Spending time with an Indigenous guide is a chance to not only hear firsthand about the history and culture of a place but also, Roberts stresses, a way to gain a deeper understanding of what has been missing from the representation of Indigenous people in Australia. “When you are face to face, sitting down, meeting an Aboriginal, hearing the different experiences of their lives, you’re not just learning about culture, you are seeing something that visibly hasn’t been seen in the nation,” she says. “Aboriginal love has never really been shown — not just our love for each other, but the love we have for kids. The love we have for Country. There’s all these different loves we have and no-one has ever really experienced them or seen them.”
However, she says, you don’t need to travel to the heart of Australia to connect with the traditional owners of the land you live on. “Sure, you’ll want to go to Uluru, that’s like a pilgrimage. It’s part of knowledge seeking, and you’ll be so much more at home in this country when you do. But I would love Australians to start local — see what’s on offer in their local community — to get a taste and a feel for it.”

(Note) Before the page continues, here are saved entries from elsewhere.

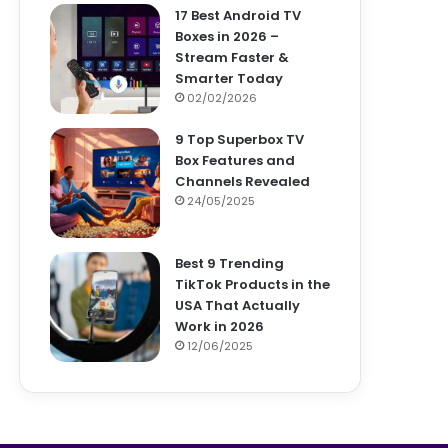
17 Best Android TV
Boxes in 2026 –
Stream Faster &
Smarter Today
02/02/2026
9 Top Superbox TV
Box Features and
Channels Revealed
24/05/2025
Best 9 Trending
TikTok Products in the
USA That Actually
Work in 2026
12/06/2025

As we navigate this meeting of two worlds in our own communities, it is also time to begin a country-wide dialogue. Roberts believes that, as a nation, we have been “given the keys” to move forward together and that the focus should be on communication. “I know some of that truth-telling needs to be told, as uncomfortable as it is, but I think, too, for our own people, we need to talk about how we’ve survived and our resilience,” she says. “We need to have those dialogues.”
Hill agrees and believes that the onus is on individuals to start the process. He thinks the recent change of government and the promise of real, binding change for Indigenous Australians is just “one step” in the journey. “At the end of the day, it’s also up to the individual person [to create change], because we’re all different,” he says. “For example, I can go out and tell a group of visitors all this information, but they’ll take what they want from my words and then it’s up to them to learn even more.

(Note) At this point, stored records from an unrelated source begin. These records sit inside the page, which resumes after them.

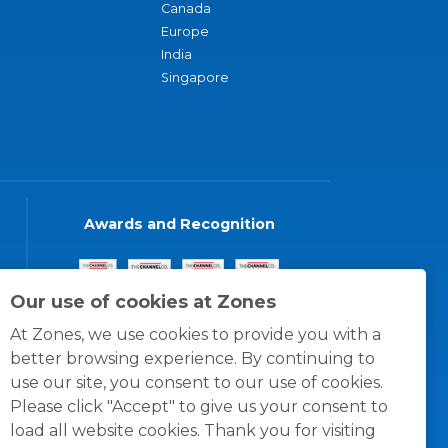
Canada
Europe
India
Singapore
Awards and Recognition
Our use of cookies at Zones
At Zones, we use cookies to provide you with a
better browsing experience. By continuing to
use our site, you consent to our use of cookies.
Please click "Accept" to give us your consent to
load all website cookies. Thank you for visiting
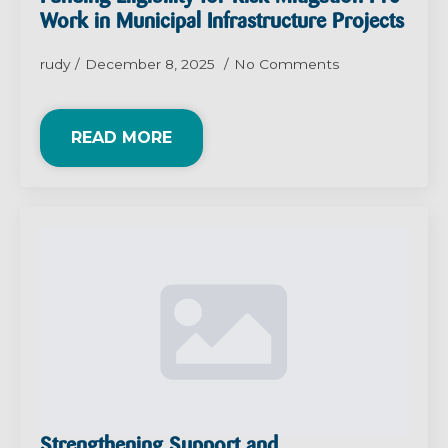
Work in Municipal Infrastructure Projects
rudy
December 8, 2025
No Comments
READ MORE
Strengthening Support and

“Education is the most important thing — it breaks down ignorance,” he continues. “And ignorance isn’t a bad thing, it just means you don’t know better. But after visiting Uluru, people tend to be more open-minded, and that’s what I love.”
As we move forward as individuals and as a nation, the road will no doubt be filled with speed bumps, but Roberts argues that they can be navigated with knowledge and collaboration. “I think it’s all about communication and really not being offended by different points of view,” she says. “We all know the boats came and they’re not leaving, so we need to move beyond that discourse and look at what it is we have as a nation that no-one else has. So, it’s now about progress. The question is, where does that progress take us from here?”